There is no autopilot mode for a Big Friendship. You just have to keep showing up. Active friendships require active maintenance. You don’t get to sit back, do nothing, and enjoy the benefits of a meaningful relationship––any relationship. But action is especially important to friendship, which carries no familial expectations or marriage license. If you don’t take action to mark it as important and keep it alive, a friendship will not survive. (192)

Sow and Friedman have no trouble being open about how much they love each other, and they want everyone else to feel the same way about their friends. Big Friendships should be fun and relaxing for the most part, but they also provide indispensable opportunities for mutual betterment, support, and growth:

One thing we tell each other a lot is “I love your brain.” It’s our way of saying, “You’re smart, you’re clever, I want to hear what you think about everything.” From the earliest days of our friendship, we were each fascinated by the way the other organized her thoughts and ideas, and we wanted to know each other’s opinion about every single thing. This feeling has never faded away. Even today as we talk to each other, we swear we can feel ourselves sharpening in real time, getting a clearer sense of the world around us and our place within it. (141-2)

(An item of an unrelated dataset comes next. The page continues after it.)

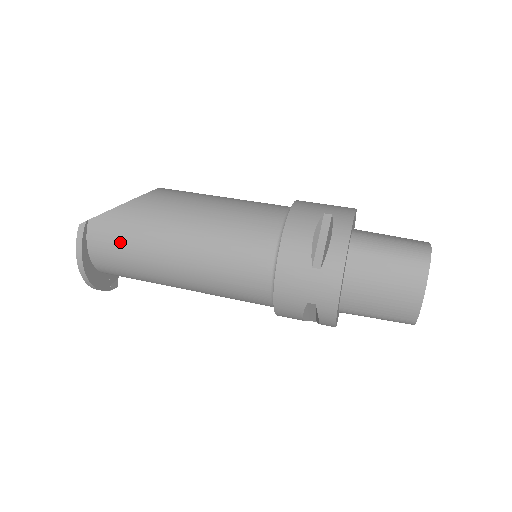
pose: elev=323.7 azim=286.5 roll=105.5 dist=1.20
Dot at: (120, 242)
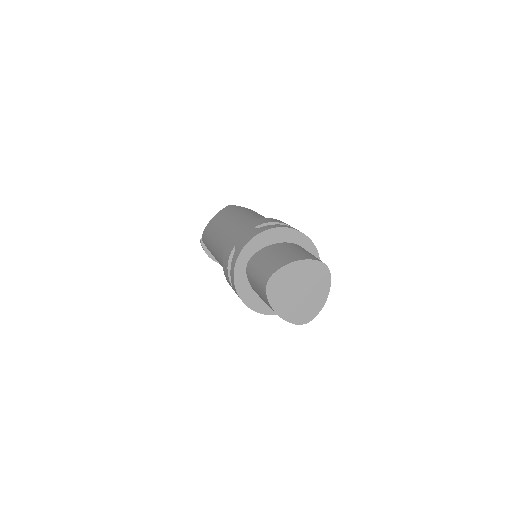
Dot at: occluded
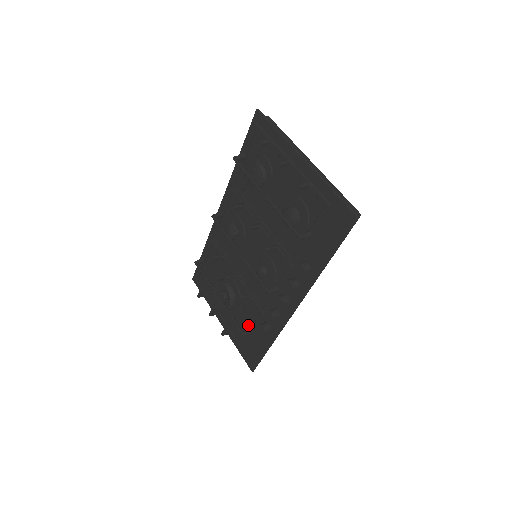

You get to be seen for who you really are. You get the security of a safe harbor. You get the satisfaction of knowing that you chose each other and continue to choose each other every day. You get to know yourself deeper than you ever thought possible, thanks to this external mirror in the form of your friend. (204-5)

Big Friendship doesn’t break any new ground when it comes to our general understanding of human relationships, but it brings Friendship to the table in a Big way.